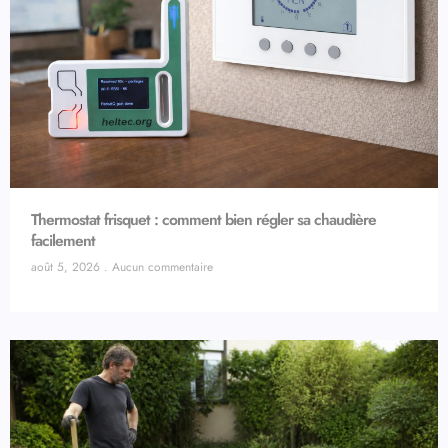
Thermostat frisquet : comment bien régler sa chaudière
facilement
août 5, 2026
Aucun commentaire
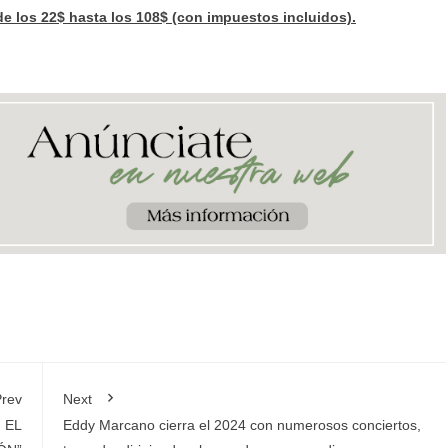
de los 22$ hasta los 108$ (con impuestos incluidos).
rev
Next
 EL
Eddy Marcano cierra el 2024 con numerosos conciertos,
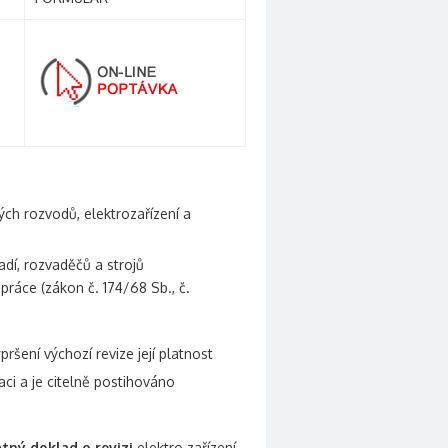
kých rozvodů, elektrozařízení a
adí, rozvaděčů a strojů
ráce (zákon č. 174/68 Sb., č.
šení výchozí revize její platnost
aci a je citelně postihováno
atný doklad o revizi
elektro zařízení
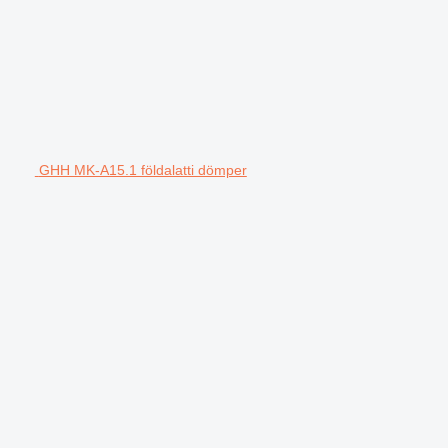
GHH MK-A15.1 földalatti dömper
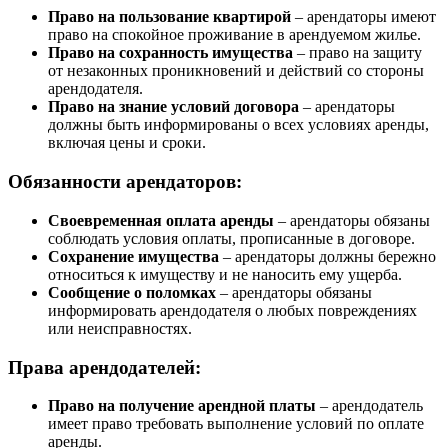
Право на пользование квартирой
– арендаторы имеют
право на спокойное проживание в арендуемом жилье.
Право на сохранность имущества
– право на защиту
от незаконных проникновений и действий со стороны
арендодателя.
Право на знание условий договора
– арендаторы
должны быть информированы о всех условиях аренды,
включая цены и сроки.
Обязанности арендаторов:
Своевременная оплата аренды
– арендаторы обязаны
соблюдать условия оплаты, прописанные в договоре.
Сохранение имущества
– арендаторы должны бережно
относиться к имуществу и не наносить ему ущерба.
Сообщение о поломках
– арендаторы обязаны
информировать арендодателя о любых повреждениях
или неисправностях.
Права арендодателей:
Право на получение арендной платы
– арендодатель
имеет право требовать выполнение условий по оплате
аренды.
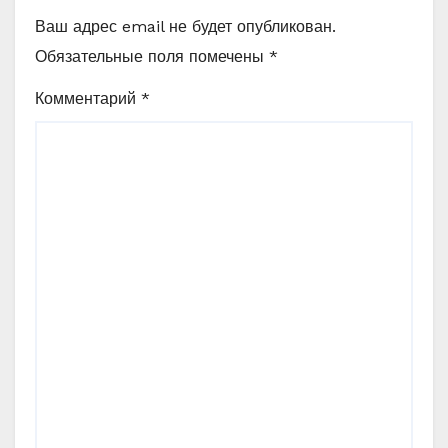
Ваш адрес email не будет опубликован.
Обязательные поля помечены
*
Комментарий
*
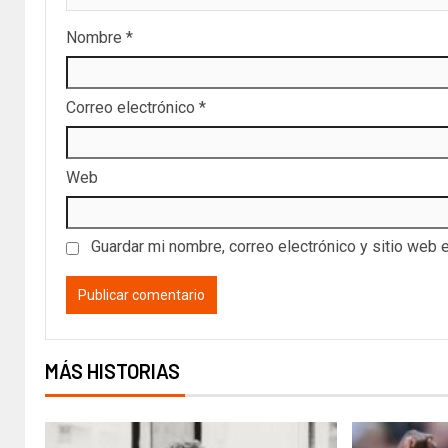
Nombre
*
Correo electrónico
*
Web
Guardar mi nombre, correo electrónico y sitio web 
MÁS HISTORIAS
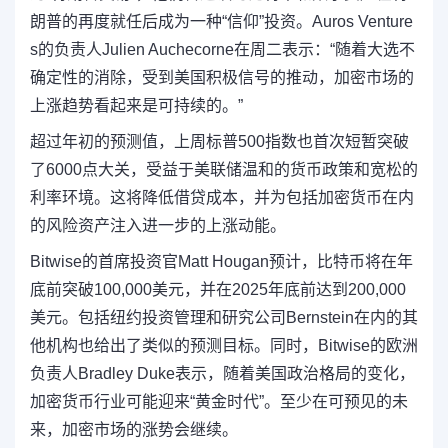
朗普的再度就任后成为一种“信仰”投资。Auros Venture
s的负责人Julien Auchecorne在周二表示：“随着大选不
确定性的消除，受到美国积极信号的推动，加密市场的
上涨趋势看起来是可持续的。”
超过年初的预测值，上周标普500指数也首次短暂突破
了6000点大关，受益于美联储温和的货币政策和宽松的
利率环境。这将降低借贷成本，并为包括加密货币在内
的风险资产注入进一步的上涨动能。
Bitwise的首席投资官Matt Hougan预计，比特币将在年
底前突破100,000美元，并在2025年底前达到200,000
美元。包括纽约投资管理和研究公司Bernstein在内的其
他机构也给出了类似的预测目标。同时，Bitwise的欧洲
负责人Bradley Duke表示，随着美国政治格局的变化，
加密货币行业可能迎来“黄金时代”。至少在可预见的未
来，加密市场的涨势会继续。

*-*-*

Nothing but the lines from the one containing "информировать арендодателя о" through the last line of the listing should be copied, each word for word and without pictures.

▸ RESPONSE TO THE TASK:
информировать арендодателя о любых повреждениях
или неисправностях.
Права арендодателей:
Право на получение арендной платы
– арендодатель
имеет право требовать выполнение условий по оплате
аренды.
Ваш адрес email не будет опубликован.
Обязательные поля помечены
*
Комментарий
*
Nombre
*
Correo electrónico
*
Web
Guardar mi nombre, correo electrónico y sitio web 
MÁS HISTORIAS
朗普的再度就任后成为一种“信仰”投资。Auros Venture
s的负责人Julien Auchecorne在周二表示：“随着大选不
确定性的消除，受到美国积极信号的推动，加密市场的
上涨趋势看起来是可持续的。”
超过年初的预测值，上周标普500指数也首次短暂突破
了6000点大关，受益于美联储温和的货币政策和宽松的
利率环境。这将降低借贷成本，并为包括加密货币在内
的风险资产注入进一步的上涨动能。
Bitwise的首席投资官Matt Hougan预计，比特币将在年
底前突破100,000美元，并在2025年底前达到200,000
美元。包括纽约投资管理和研究公司Bernstein在内的其
他机构也给出了类似的预测目标。同时，Bitwise的欧洲
负责人Bradley Duke表示，随着美国政治格局的变化，
加密货币行业可能迎来“黄金时代”。至少在可预见的未
来，加密市场的涨势会继续。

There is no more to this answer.